* [What is needed] Once the line containing "orçamento geral do" is found in the entries below, restate it and each following line word for word, stopping after the line containing "なかはら流！牛肉の塊を最".

Dataset records: Begin

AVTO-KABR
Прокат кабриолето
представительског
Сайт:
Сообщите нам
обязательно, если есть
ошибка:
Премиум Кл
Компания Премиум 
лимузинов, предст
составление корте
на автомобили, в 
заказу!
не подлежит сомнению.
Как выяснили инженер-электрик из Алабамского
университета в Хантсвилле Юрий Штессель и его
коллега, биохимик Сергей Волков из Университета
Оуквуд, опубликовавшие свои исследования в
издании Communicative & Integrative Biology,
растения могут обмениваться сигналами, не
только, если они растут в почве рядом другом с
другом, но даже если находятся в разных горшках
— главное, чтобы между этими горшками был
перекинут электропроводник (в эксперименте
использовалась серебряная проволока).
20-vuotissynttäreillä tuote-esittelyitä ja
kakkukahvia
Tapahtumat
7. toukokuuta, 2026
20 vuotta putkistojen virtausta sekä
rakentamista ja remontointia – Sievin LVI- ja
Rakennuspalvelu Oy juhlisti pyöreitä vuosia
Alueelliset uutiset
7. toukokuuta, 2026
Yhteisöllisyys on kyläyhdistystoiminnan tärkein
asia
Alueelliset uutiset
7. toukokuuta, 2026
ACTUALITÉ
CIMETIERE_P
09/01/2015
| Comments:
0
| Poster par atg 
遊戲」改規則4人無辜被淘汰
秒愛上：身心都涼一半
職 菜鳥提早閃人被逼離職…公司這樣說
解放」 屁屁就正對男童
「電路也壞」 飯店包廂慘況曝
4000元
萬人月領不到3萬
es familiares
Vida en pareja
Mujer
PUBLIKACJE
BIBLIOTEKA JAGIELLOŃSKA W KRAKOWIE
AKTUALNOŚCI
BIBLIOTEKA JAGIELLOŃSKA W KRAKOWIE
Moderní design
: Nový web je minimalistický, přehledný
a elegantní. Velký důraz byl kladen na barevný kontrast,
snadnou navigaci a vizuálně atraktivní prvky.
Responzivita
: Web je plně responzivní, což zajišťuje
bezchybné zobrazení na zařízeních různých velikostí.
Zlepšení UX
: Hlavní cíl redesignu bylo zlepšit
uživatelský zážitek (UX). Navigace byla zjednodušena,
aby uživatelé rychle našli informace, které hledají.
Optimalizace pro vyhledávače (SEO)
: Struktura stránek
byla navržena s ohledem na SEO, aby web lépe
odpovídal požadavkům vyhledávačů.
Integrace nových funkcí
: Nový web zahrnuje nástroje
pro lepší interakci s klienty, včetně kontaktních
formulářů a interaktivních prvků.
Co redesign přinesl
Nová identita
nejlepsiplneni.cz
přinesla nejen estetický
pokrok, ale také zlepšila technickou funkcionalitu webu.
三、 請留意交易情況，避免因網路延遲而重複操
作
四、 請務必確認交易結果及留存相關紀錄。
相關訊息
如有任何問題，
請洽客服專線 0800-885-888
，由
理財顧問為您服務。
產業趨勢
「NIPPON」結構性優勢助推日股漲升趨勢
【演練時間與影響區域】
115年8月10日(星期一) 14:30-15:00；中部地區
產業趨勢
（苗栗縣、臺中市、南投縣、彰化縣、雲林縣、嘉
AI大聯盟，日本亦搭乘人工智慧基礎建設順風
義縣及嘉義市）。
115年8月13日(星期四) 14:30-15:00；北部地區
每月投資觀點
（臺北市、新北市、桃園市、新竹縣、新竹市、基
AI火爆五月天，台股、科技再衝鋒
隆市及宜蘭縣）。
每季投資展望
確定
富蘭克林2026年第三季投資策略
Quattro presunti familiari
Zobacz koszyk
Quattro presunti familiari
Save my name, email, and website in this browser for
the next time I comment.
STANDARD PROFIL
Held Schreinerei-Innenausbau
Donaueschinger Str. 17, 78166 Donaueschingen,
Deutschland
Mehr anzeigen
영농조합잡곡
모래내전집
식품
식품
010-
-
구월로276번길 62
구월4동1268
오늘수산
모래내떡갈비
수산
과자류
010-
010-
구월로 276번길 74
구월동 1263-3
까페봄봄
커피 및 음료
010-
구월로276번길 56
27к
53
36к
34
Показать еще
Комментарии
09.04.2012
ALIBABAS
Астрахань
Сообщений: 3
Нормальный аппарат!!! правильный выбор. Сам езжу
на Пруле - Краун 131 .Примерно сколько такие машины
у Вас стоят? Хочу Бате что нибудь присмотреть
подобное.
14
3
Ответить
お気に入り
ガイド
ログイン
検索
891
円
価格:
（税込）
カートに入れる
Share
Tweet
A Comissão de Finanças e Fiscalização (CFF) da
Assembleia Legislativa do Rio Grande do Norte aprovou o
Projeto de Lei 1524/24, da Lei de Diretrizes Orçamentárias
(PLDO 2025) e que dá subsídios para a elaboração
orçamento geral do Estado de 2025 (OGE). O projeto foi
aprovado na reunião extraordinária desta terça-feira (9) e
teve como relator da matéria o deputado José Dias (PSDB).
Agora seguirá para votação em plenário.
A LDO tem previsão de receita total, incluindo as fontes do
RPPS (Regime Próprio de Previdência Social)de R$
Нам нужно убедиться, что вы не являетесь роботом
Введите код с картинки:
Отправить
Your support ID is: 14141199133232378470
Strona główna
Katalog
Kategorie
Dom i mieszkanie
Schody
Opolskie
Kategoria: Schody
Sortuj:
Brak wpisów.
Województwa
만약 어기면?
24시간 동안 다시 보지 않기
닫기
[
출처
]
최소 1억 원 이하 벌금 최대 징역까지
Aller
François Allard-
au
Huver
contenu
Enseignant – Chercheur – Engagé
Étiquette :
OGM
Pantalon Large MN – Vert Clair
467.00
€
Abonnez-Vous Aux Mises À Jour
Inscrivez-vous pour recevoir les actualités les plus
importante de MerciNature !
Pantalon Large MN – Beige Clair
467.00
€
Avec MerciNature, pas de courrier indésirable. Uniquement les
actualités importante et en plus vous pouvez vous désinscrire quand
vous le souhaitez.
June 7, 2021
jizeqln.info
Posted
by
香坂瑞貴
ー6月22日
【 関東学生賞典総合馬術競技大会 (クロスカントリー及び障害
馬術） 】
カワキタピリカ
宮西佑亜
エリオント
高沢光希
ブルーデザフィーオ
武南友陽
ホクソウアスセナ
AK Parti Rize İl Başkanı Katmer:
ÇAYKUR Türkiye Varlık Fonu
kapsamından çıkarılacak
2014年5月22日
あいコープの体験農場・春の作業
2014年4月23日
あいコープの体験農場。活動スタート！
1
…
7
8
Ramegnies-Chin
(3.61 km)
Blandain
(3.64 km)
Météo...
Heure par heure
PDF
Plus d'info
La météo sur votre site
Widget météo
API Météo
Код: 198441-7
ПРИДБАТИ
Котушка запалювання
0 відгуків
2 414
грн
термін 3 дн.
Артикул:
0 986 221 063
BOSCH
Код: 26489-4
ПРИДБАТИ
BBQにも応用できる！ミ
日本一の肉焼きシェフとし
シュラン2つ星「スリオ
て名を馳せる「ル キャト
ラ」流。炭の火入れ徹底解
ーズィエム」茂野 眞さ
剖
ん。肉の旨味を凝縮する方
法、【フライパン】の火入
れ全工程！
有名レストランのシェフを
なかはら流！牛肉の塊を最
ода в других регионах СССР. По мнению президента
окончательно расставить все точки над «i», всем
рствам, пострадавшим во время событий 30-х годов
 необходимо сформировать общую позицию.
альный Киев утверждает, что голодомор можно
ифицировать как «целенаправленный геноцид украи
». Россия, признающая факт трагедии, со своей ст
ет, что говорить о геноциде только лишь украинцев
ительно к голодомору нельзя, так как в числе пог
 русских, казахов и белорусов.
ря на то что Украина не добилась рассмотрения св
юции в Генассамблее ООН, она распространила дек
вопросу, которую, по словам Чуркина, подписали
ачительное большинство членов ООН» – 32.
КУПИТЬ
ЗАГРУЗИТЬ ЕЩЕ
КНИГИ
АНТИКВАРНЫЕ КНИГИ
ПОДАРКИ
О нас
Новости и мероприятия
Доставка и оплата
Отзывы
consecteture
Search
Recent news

Dataset records: End

* [Output for this exercise]
orçamento geral do Estado de 2025 (OGE). O projeto foi
aprovado na reunião extraordinária desta terça-feira (9) e
teve como relator da matéria o deputado José Dias (PSDB).
Agora seguirá para votação em plenário.
A LDO tem previsão de receita total, incluindo as fontes do
RPPS (Regime Próprio de Previdência Social)de R$
Нам нужно убедиться, что вы не являетесь роботом
Введите код с картинки:
Отправить
Your support ID is: 14141199133232378470
Strona główna
Katalog
Kategorie
Dom i mieszkanie
Schody
Opolskie
Kategoria: Schody
Sortuj:
Brak wpisów.
Województwa
만약 어기면?
24시간 동안 다시 보지 않기
닫기
[
출처
]
최소 1억 원 이하 벌금 최대 징역까지
Aller
François Allard-
au
Huver
contenu
Enseignant – Chercheur – Engagé
Étiquette :
OGM
Pantalon Large MN – Vert Clair
467.00
€
Abonnez-Vous Aux Mises À Jour
Inscrivez-vous pour recevoir les actualités les plus
importante de MerciNature !
Pantalon Large MN – Beige Clair
467.00
€
Avec MerciNature, pas de courrier indésirable. Uniquement les
actualités importante et en plus vous pouvez vous désinscrire quand
vous le souhaitez.
June 7, 2021
jizeqln.info
Posted
by
香坂瑞貴
ー6月22日
【 関東学生賞典総合馬術競技大会 (クロスカントリー及び障害
馬術） 】
カワキタピリカ
宮西佑亜
エリオント
高沢光希
ブルーデザフィーオ
武南友陽
ホクソウアスセナ
AK Parti Rize İl Başkanı Katmer:
ÇAYKUR Türkiye Varlık Fonu
kapsamından çıkarılacak
2014年5月22日
あいコープの体験農場・春の作業
2014年4月23日
あいコープの体験農場。活動スタート！
1
…
7
8
Ramegnies-Chin
(3.61 km)
Blandain
(3.64 km)
Météo...
Heure par heure
PDF
Plus d'info
La météo sur votre site
Widget météo
API Météo
Код: 198441-7
ПРИДБАТИ
Котушка запалювання
0 відгуків
2 414
грн
термін 3 дн.
Артикул:
0 986 221 063
BOSCH
Код: 26489-4
ПРИДБАТИ
BBQにも応用できる！ミ
日本一の肉焼きシェフとし
シュラン2つ星「スリオ
て名を馳せる「ル キャト
ラ」流。炭の火入れ徹底解
ーズィエム」茂野 眞さ
剖
ん。肉の旨味を凝縮する方
法、【フライパン】の火入
れ全工程！
有名レストランのシェフを
なかはら流！牛肉の塊を最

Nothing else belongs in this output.